U.S. Jobless Profit Reduce-Off Pushes Hundreds of thousands to Monetary Cliff-Edge

When the U.S. Congress passed pandemic relief law on Monday, Meghan Meyer, a single mother from Lincoln, Nebraska, thought she was recovering from the daily struggle to feed and shelter her two children during an unprecedented health and economic crisis.

But the next day, President Donald Trump declared the long-awaited bailout package “a shame”, saying he would not legally sign it, deciphering some of his spending measures while demanding that most Americans conduct major economic reviews.

Until the weekend he had refused to move.

Meyer, who has been on unpaid medical vacation since May from her customer service job at retailer TJ Maxx because of exposure to severe COVID risk, is facing a financial cliff. She is one of roughly 14 million Americans whose unemployment benefits, introduced by Congress when the pandemic broke out in March, ended on Saturday.

“I don’t know what I’m going to do,” said 39-year-old Meyer in a telephone interview with Reuters. To get through 2020, Meyer had to rely on friends and charities to put food on the table, pay her rent, cover the family dog’s medical expenses, and buy Christmas presents for her children.

“I persevered and persevered,” she said.

The new relief law would extend until mid-March to programs that support the self-employed and the unemployed for more than half a year. By mid-March, everyone on unemployment benefits will be receiving approximately 20.3 million people, an additional $ 300 per week. A moratorium on evictions runs through January and expires on December 31, and $ 25 billion will be allocated for emergency rent.

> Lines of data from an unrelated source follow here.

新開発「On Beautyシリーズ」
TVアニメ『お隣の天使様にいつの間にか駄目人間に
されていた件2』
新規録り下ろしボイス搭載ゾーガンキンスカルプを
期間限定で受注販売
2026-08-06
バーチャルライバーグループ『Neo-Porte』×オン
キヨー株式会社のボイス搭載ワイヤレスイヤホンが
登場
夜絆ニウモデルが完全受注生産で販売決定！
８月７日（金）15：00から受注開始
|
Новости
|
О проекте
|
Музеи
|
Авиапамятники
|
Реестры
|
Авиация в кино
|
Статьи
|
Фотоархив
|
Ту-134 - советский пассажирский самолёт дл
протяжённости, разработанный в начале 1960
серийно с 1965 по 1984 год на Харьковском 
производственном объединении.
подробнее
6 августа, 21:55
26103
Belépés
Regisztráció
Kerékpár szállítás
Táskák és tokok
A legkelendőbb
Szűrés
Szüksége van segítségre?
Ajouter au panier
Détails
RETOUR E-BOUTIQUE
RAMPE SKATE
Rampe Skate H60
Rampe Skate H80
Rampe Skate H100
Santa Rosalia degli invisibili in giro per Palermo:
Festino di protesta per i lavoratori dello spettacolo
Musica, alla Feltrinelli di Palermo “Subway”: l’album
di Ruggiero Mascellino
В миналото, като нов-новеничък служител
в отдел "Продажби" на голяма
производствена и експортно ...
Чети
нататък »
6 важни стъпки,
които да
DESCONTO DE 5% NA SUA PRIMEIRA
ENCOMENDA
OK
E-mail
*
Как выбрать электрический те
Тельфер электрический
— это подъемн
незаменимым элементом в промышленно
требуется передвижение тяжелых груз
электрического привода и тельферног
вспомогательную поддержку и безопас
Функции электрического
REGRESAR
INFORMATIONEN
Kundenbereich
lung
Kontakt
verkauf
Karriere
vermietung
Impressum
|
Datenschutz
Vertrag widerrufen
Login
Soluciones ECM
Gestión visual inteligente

Many economists agree that aid is inadequate and more is needed after Democratic-elect Joe Biden took office on Jan. 20. Biden called the bill a “down payment”.

Negotiated by Trump’s own Treasury Secretary Steven Mnuchin and Republican Party congressional leaders, the bill was flown to the president’s beachfront resort in Florida, where he is on vacation, awaiting his possible signature. In tweets on Saturday, Trump signaled that he was still not ready to sign the bill, despite lawmakers asking to show goodwill at Christmas time.

“I just want to bring in our great people $ 2,000 instead of the paltry $ 600,” he tweeted Saturday, referring to the law’s stimulus checks, while continuing to rant about the November election for making unsubstantiated claims of election fraud .

Trump had not criticized the terms of the aid package before it was put to a vote in the House of Representatives and the Senate.

When pandemics stalled the economy in March, Congress pounced on $ 2 trillion in unemployment benefits under the CARES bill. At the time, lawmakers had not provided that the aid would be needed beyond Christmas, and until last weekend they could not reach an agreement to extend the benefits.

Meyer, like others, has watched her benefits dwindle in the past six months after a CARES program that earned her $ 600 additional weekly unemployment benefits in July expired and her pandemic allowance Emergency unemployment benefits had been exhausted.

That gave her expanded perks of just $ 154 per week through Saturday, which would increase to $ 454 if Trump gives in and signs the bill. If he doesn’t, Meyer won’t get anything.

“It makes the difference whether we have enough groceries or not, whether I can pay for my car insurance, whether I can have gasoline to go to a grocery bank,” she said.

Meyer said she voted for Trump in 2016 but was quickly turned off by his behavior in office and described his rejection of the aid package as “mean”.

‘SQUEEZE’ ON GROWTH

Employment growth in the US has slowed after an initial rebound as the summer stay orders were canceled, and a new wave of coronavirus infections now threatens to stem the recovery.

Andrew Stettner, a senior fellow at the impartial think tank The Century Foundation, said delaying aid will slow recovery even if most Americans are vaccinated and life returns to normal in 2021.

“If this money doesn’t circulate in the economy, it will squeeze things,” said Stettner.

Like Meyer, most people who are no longer eligible for federal unemployment benefits will have no income at all as most states offer little assistance, he said.

About 9 million Americans who are normally not eligible for unemployment insurance, including self-employed and gig workers, were given Pandemic Unemployment Assistance (PUA) until it expired on Saturday along with other CARES programs, Stettner said.

Among these is 54-year-old artist Marji Rawson from Ann Arbor, Michigan, who in a normal year would run a booth at art festivals across the country. These festivals may not return until June, but Rawson will be losing about $ 150 a week from Saturday to PUA, which she has relied on throughout the pandemic.

“As if this world wasn’t full of fear, we still have it,” said Rawson.